### 課題
- A) ゲド戦記の感想で「主演(声)」として挙げられている人物の名前をすべて書き出すこと。
- B) ゲド戦記の感想のうち、「いまはデジタル映像の時代。で」から「作品であったのだろうと思う。」までを一字一句そのまま書き写すこと。

映画感想18:ゲド戦記
●ゲド戦記
監督:宮崎吾朗
原作:アーシュラ・K.ル=グウィン
主演(声):岡田准一、手嶌葵、菅原文太
2006年 日本
(アニメーション作品)
いまはデジタル映像の時代。でもだからなおさらかな。手作りのセルアニメーションの良作に出会うとそれだけでうれしい。まあ実際にはそう見えてかなりデジタル画像技術は使われているのだろうけれど、少なくともそれを前面に押し出して欲しくは無い。そういった意味では、この作品も古きよき日本のアニメーション技術をちゃんと踏まえていると感じた。
スタジオジブリの最新作にして宮崎吾朗さん監督作品ということで、いろいろ注目されたようだな。少なくともアニメーション作品としての出来栄えはスタジオジブリ作品の名に恥じないものだと思う。劇場で観られてよかった。
作品を語るにはいろいろな視点があるが、アニメーション作品には「色調」がとても重要だ。これは原作によるところも大きいのだろうが、全体を通じた色調は、決して明るくはないが、とても深く思え、僕の好みには合致していた。その色調と、音楽で描かれる世界。これも奥深いものを感じた。そう。アニメでは音楽も重要だが、これは実にすばらしかった。
あとはその世界の中で生きるキャラクターである。おそらく主人公を含めたキャラクターを好きになれるか。それがこの映画の評価につながる。
僕はね。この作品は、そもそも従来のジブリ作品(特に宮崎駿さん監督作品)のように、主人公を含めたキャラクターの魅力でグイグイ引っ張る作品ではないのだと思う。それよりは美しい描写と音楽で世界の流れを淡々と描く。少なくとも目指したのはそういう作品であったのだろうと思う。
そういう作品は僕としては非常に好みだし、そしてその方向(だと僕が思っているだけだが)としては、一定レベルでは成功していると思う。惜しいのは、本当に惜しいのは、それが「突き通せていない」ところだ。

### 確認用データ
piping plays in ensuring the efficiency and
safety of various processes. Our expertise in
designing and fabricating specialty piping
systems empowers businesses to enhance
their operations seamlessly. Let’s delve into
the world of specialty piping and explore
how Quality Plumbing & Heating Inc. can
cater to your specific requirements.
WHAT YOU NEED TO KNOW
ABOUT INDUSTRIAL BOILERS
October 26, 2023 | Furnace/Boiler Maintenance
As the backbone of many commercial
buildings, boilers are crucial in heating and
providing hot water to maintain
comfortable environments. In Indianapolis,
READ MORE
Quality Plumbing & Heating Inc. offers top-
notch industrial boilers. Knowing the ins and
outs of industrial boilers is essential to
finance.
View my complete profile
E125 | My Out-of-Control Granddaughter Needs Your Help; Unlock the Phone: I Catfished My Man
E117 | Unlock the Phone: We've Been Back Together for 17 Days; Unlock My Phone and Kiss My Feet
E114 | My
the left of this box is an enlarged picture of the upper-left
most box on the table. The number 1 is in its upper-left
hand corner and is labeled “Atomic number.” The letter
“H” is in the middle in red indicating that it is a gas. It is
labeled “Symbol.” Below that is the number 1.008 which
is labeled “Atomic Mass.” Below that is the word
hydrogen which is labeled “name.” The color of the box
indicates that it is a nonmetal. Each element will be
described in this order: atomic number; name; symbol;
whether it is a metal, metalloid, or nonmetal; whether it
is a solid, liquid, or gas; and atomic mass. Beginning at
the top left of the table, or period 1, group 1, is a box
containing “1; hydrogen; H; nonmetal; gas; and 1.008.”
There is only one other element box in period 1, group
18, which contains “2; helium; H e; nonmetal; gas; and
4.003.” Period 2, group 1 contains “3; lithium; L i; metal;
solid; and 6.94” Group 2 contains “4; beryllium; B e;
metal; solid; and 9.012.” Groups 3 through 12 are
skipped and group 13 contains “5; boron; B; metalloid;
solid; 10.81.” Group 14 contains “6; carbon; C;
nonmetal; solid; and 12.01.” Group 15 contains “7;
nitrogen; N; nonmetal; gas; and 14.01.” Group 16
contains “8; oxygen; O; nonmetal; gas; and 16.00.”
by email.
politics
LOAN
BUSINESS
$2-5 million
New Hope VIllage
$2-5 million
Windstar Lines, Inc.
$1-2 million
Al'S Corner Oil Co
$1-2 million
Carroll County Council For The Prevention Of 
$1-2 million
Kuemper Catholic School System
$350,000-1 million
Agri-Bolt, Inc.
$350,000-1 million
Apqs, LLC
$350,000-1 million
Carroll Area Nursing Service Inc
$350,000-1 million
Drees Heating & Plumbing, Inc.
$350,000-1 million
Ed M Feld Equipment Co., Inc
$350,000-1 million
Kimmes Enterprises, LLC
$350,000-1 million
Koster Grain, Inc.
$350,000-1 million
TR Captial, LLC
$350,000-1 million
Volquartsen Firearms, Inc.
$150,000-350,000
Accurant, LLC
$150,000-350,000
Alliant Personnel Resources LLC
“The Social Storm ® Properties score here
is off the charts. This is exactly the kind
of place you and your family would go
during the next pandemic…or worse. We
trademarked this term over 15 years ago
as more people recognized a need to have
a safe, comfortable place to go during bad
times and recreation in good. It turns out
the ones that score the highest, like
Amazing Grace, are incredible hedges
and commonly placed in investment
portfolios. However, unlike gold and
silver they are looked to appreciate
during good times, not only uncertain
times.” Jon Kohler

### 解答
- A) 岡田准一、手嶌葵、菅原文太

- B)
いまはデジタル映像の時代。でもだからなおさらかな。手作りのセルアニメーションの良作に出会うとそれだけでうれしい。まあ実際にはそう見えてかなりデジタル画像技術は使われているのだろうけれど、少なくともそれを前面に押し出して欲しくは無い。そういった意味では、この作品も古きよき日本のアニメーション技術をちゃんと踏まえていると感じた。
スタジオジブリの最新作にして宮崎吾朗さん監督作品ということで、いろいろ注目されたようだな。少なくともアニメーション作品としての出来栄えはスタジオジブリ作品の名に恥じないものだと思う。劇場で観られてよかった。
作品を語るにはいろいろな視点があるが、アニメーション作品には「色調」がとても重要だ。これは原作によるところも大きいのだろうが、全体を通じた色調は、決して明るくはないが、とても深く思え、僕の好みには合致していた。その色調と、音楽で描かれる世界。これも奥深いものを感じた。そう。アニメでは音楽も重要だが、これは実にすばらしかった。
あとはその世界の中で生きるキャラクターである。おそらく主人公を含めたキャラクターを好きになれるか。それがこの映画の評価につながる。
僕はね。この作品は、そもそも従来のジブリ作品(特に宮崎駿さん監督作品)のように、主人公を含めたキャラクターの魅力でグイグイ引っ張る作品ではないのだと思う。それよりは美しい描写と音楽で世界の流れを淡々と描く。少なくとも目指したのはそういう作品であったのだろうと思う。